Yes you can @louis062.


----------



## louis062 (25/4/17)

Stosta said:


> Hey @louis062 and welcome to the forum!
> 
> I'm only a little gay but I'll reply anyways (I'm assuming you meant to say "hi guys").
> 
> You can indeed put an RDA on the Tarot Nano, the safety aspect of it depends on the resistance of the build in the RDA. So what coils are in there?


i haven't doen a build yet wanted to find out first to what ohm can i go and still be safe?


----------



## louis062 (25/4/17)

Stosta said:


> Hey @louis062 and welcome to the forum!
> 
> I'm only a little gay but I'll reply anyways (I'm assuming you meant to say "hi guys").
> 
> You can indeed put an RDA on the Tarot Nano, the safety aspect of it depends on the resistance of the build in the RDA. So what coils are in there?


i want to put in a build that will push 80 watts with no problems.


----------



## Gizmo (25/4/17)

@Stosta you make me laugh!!

Reactions: Like 1


----------



## Daniel (25/4/17)

louis062 said:


> i want to put in a build that will push 80 watts with no problems.



That's pushing the boundries of that mod to be honest ...... remember to use ohms calc mkay .....


----------



## louis062 (25/4/17)

Gizmo said:


> @Stosta you make me laugh!!


and why is that? because im asking for help im still new to this why don't you help instead of laugh

Reactions: Dislike 1


----------



## Daniel (25/4/17)

louis062 said:


> and why is that? because im asking for help im still new to this why don't you help instead of laugh



@Gizmo @Stosta , we have a lively one here LOL

Calm down , the comment was not directed at you , but if that's your attitude I suggest you tone down ..... maybe look at your original post and follow the conversation from there ...

Reactions: Winner 3 | Funny 2


----------



## Wayne Swanepoel (25/4/17)

louis062 said:


> and why is that? because im asking for help im still new to this why don't you help instead of laugh



Hang bal tjom, that comment was not directed at you, whenever you see a username like this ( @Daniel @Gizmo or @Stosta ) it means the post is directed at that username. 

To chime in on your question, there is no reason you cannot put an rda on the Tarot, just build within the confines of the mod and you will be safe.


----------



## louis062 (25/4/17)

Daniel said:


> @Gizmo @Stosta , we have a lively one here LOL
> 
> Calm down , the comment was not directed at you , but if that's your attitude I suggest you tone down ..... maybe look at your original post and follow the conversation from there ...
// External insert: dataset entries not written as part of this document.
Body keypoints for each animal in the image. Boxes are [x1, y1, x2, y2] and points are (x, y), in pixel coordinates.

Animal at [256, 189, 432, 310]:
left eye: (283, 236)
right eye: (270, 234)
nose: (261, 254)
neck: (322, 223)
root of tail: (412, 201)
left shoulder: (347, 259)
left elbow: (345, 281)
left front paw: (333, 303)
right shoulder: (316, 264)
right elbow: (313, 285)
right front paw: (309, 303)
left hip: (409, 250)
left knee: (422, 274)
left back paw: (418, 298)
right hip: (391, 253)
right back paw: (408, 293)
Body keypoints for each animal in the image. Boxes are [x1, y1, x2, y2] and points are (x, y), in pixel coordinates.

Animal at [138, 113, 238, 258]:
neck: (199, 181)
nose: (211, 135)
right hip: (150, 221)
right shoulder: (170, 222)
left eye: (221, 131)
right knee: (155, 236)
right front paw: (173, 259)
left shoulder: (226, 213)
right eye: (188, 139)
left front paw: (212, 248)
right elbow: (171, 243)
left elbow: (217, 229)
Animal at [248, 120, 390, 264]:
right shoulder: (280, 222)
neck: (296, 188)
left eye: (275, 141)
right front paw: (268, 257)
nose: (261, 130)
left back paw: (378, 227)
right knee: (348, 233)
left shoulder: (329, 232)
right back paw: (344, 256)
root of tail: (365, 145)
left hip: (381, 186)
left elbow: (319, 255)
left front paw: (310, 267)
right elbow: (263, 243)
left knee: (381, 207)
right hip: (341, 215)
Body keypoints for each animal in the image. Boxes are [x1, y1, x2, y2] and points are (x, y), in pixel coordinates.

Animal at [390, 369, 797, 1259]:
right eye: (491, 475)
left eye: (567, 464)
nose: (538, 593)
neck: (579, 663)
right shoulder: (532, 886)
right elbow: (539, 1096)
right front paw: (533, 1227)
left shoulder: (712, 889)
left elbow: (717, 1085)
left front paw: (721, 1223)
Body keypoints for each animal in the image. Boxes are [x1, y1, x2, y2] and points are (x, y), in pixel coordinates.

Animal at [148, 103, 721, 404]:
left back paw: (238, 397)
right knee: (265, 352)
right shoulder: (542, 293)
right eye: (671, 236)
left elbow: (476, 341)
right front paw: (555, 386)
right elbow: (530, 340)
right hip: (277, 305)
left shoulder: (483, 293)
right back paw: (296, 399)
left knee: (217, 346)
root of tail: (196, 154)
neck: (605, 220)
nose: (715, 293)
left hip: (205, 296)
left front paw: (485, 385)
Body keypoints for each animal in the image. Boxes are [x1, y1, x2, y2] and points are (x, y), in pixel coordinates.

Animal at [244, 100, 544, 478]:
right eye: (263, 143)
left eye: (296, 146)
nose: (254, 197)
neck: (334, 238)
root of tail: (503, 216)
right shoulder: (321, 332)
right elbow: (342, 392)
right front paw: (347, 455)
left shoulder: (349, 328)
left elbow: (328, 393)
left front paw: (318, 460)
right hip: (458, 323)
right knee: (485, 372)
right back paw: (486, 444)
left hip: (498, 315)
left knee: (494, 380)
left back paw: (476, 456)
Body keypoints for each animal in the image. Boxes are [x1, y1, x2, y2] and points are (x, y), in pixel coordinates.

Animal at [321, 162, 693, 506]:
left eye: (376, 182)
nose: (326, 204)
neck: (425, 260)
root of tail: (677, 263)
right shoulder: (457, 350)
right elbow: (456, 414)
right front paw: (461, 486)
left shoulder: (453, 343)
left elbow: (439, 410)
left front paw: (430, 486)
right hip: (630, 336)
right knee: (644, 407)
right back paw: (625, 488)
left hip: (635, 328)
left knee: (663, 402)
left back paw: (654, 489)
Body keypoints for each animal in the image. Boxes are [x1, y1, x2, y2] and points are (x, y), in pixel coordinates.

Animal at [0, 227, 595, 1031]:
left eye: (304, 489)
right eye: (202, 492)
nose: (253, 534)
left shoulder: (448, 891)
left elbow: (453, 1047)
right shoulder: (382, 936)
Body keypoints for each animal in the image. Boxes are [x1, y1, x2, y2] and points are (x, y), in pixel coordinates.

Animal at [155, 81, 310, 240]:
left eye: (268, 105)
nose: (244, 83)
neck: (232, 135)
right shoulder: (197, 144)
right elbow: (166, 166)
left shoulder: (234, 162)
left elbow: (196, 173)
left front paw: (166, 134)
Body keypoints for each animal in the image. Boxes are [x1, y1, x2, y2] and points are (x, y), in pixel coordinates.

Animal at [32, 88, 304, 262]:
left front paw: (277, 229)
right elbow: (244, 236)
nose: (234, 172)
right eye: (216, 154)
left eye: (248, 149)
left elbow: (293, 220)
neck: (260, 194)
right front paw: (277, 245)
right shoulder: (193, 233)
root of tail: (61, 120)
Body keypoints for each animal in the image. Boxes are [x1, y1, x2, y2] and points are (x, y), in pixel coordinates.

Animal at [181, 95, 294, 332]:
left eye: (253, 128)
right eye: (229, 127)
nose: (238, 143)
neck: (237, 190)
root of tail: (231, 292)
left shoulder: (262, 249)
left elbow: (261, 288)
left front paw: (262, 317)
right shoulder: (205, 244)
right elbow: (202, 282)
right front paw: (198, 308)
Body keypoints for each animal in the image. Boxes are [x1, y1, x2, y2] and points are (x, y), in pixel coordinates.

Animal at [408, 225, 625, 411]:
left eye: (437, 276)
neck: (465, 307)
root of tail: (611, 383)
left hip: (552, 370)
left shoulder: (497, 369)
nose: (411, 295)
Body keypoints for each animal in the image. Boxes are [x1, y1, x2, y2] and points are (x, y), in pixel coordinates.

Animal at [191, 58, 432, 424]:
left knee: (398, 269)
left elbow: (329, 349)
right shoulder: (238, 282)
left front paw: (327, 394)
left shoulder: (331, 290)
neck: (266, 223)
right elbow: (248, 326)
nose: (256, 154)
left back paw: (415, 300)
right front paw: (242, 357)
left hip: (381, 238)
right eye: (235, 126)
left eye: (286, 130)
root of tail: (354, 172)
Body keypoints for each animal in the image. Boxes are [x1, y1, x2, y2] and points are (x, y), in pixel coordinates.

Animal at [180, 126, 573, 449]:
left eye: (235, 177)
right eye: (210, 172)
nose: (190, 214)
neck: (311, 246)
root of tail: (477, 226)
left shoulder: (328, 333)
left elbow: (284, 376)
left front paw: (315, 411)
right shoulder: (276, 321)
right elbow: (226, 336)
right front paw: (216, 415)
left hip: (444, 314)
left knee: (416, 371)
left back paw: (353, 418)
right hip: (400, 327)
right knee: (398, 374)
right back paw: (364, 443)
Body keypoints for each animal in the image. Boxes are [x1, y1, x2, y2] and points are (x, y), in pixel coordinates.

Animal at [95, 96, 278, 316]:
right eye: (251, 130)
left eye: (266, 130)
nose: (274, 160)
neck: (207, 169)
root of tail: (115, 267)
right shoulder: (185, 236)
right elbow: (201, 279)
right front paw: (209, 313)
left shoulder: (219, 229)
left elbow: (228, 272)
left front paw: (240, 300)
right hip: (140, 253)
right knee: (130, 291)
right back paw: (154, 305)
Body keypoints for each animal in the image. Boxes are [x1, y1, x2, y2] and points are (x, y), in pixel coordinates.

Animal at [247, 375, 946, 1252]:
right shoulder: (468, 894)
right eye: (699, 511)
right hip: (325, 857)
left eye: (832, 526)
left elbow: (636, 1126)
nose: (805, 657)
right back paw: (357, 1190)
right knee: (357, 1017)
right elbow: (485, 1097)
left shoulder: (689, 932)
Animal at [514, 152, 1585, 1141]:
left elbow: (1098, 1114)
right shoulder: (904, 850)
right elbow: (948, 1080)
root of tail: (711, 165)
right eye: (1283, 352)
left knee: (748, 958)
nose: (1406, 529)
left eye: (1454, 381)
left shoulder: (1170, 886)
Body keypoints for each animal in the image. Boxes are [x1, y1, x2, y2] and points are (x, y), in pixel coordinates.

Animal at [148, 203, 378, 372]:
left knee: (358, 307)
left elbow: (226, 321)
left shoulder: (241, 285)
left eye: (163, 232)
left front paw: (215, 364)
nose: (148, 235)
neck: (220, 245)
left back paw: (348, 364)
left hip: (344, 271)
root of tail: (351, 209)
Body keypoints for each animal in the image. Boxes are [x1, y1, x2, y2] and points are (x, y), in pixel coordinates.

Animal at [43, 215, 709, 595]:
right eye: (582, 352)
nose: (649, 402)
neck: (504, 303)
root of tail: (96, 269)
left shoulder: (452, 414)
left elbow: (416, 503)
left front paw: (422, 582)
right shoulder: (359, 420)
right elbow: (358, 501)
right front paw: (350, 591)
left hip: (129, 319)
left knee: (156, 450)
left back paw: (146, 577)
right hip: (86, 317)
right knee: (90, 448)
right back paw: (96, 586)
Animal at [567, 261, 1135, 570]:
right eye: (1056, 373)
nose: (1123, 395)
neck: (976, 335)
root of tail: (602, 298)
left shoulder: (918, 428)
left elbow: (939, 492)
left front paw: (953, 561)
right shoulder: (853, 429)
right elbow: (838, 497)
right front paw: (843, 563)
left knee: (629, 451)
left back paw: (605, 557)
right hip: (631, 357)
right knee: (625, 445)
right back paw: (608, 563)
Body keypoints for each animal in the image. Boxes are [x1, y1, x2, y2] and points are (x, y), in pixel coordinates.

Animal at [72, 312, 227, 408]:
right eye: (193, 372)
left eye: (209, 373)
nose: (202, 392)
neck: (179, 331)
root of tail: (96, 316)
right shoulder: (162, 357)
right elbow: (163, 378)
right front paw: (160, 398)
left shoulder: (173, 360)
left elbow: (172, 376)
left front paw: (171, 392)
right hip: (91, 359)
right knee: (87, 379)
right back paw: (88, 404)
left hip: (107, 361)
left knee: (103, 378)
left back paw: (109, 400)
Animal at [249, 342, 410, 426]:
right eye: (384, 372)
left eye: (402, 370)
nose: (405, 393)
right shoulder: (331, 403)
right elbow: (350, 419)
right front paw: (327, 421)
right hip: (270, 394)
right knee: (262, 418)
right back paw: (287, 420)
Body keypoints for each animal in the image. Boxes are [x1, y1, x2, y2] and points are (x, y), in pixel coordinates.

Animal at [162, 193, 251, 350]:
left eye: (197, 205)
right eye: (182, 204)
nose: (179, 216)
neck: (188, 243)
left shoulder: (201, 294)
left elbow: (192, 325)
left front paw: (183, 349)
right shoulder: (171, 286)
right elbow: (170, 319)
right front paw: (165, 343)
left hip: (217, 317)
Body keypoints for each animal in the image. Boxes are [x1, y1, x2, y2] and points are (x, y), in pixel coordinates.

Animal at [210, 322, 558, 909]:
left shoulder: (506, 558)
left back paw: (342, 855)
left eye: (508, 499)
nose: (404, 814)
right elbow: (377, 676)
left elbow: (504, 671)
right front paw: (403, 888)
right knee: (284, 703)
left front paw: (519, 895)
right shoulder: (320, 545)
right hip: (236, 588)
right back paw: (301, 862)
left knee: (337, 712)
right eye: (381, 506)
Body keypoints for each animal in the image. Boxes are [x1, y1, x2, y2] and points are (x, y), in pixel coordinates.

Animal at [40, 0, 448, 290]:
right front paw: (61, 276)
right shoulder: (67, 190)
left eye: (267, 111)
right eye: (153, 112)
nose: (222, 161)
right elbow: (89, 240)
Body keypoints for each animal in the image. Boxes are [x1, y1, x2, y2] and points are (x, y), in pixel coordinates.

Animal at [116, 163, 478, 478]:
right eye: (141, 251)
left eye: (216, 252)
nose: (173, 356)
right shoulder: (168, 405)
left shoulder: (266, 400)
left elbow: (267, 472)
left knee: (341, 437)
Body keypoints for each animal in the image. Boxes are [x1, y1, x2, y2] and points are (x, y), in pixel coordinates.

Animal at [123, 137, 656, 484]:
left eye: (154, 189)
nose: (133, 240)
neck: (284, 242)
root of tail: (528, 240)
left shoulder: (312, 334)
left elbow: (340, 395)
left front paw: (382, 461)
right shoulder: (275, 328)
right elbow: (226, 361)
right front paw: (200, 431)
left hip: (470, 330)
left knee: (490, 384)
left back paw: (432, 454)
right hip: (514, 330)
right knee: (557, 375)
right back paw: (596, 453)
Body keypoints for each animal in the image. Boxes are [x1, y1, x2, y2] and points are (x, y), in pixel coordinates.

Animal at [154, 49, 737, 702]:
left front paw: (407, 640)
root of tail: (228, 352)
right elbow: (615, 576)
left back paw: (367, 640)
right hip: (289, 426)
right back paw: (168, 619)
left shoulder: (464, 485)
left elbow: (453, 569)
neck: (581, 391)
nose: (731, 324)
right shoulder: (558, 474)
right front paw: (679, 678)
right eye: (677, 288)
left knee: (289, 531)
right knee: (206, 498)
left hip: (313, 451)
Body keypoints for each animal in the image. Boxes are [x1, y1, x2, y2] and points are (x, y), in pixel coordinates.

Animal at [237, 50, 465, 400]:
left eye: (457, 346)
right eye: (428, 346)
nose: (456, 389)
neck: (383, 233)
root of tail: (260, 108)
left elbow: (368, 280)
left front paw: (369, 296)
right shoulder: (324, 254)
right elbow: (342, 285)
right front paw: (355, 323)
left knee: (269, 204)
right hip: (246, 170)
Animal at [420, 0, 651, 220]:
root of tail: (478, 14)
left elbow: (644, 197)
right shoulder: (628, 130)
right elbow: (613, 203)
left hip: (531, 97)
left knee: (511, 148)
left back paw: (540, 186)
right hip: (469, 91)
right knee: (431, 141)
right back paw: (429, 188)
i saw that after i send the message and i apologize for that im very sorry


----------



## Daniel (25/4/17)

You not giving us much to work with here @louis062 , but I will try and give my 2c here.

Firstly what RDA are you referring to ?
Also will you want to build single coil or dual coil ? This greatly affects battery life.
What wire will you be using ?

Some quick stats on the Tarrot Nano :
Standby Current: under 35A , which equates to probably max 20A constant current (so when you pulsing your mod button by pressing it continiuosly when vaping)
Voltage Range: 0 - 8.5 V
Battery Cell: 2500mah Built In Battery
Output Wattage: 5w to 80w
Suitable Atomizer: 0.05 - 5 ohm

Your limiting factor here is battery , and standby current.

Also Tarrot seems to be 23mm wide , so any RDA larger than that will have overhang (if you OCD like that  ) 

If you will be vaping at 80w I'm afraid your battery life will suffer ..... I would say a comfortable 0.5ohms would be the lowest I'd go which lends a good balance between flavor/cloud production and battery life.

Reactions: Useful 1


----------



## louis062 (25/4/17)

Daniel said:


> You not giving us much to work with here @louis062 , but I will try and give my 2c here.
> 
> Firstly what RDA are you referring to ?
> Also will you want to build single coil or dual coil ? This greatly affects battery life.
> ...


thanks @Daniel that was what im looking for now will you use a duel or a single coil for that?


----------



## Daniel (25/4/17)

louis062 said:


> thanks @Daniel that was what im looking for now will you use a duel or a single coil for that?



Again , depends on what RDA you are building on. I prefer single coil , some RDAs to consider : 

Single Coil (and really only one to consider here) : 
Hadaly (authentic seems to be discontinued , so try the SXK Clone) 

Dual Coil 

Goon 
DRUGA 
CSMNT
Govad 
...to name a few .... search the forum , uncle @KZOR has done some reviews on some of the above ......


----------



## Schnappie (25/4/17)

@louis062 my 2c:
I have had the hadaly on my tarot nano before and it works perfectly.

Try and stick to 22mm rda's, otherwise you will have overhang on the mod!


----------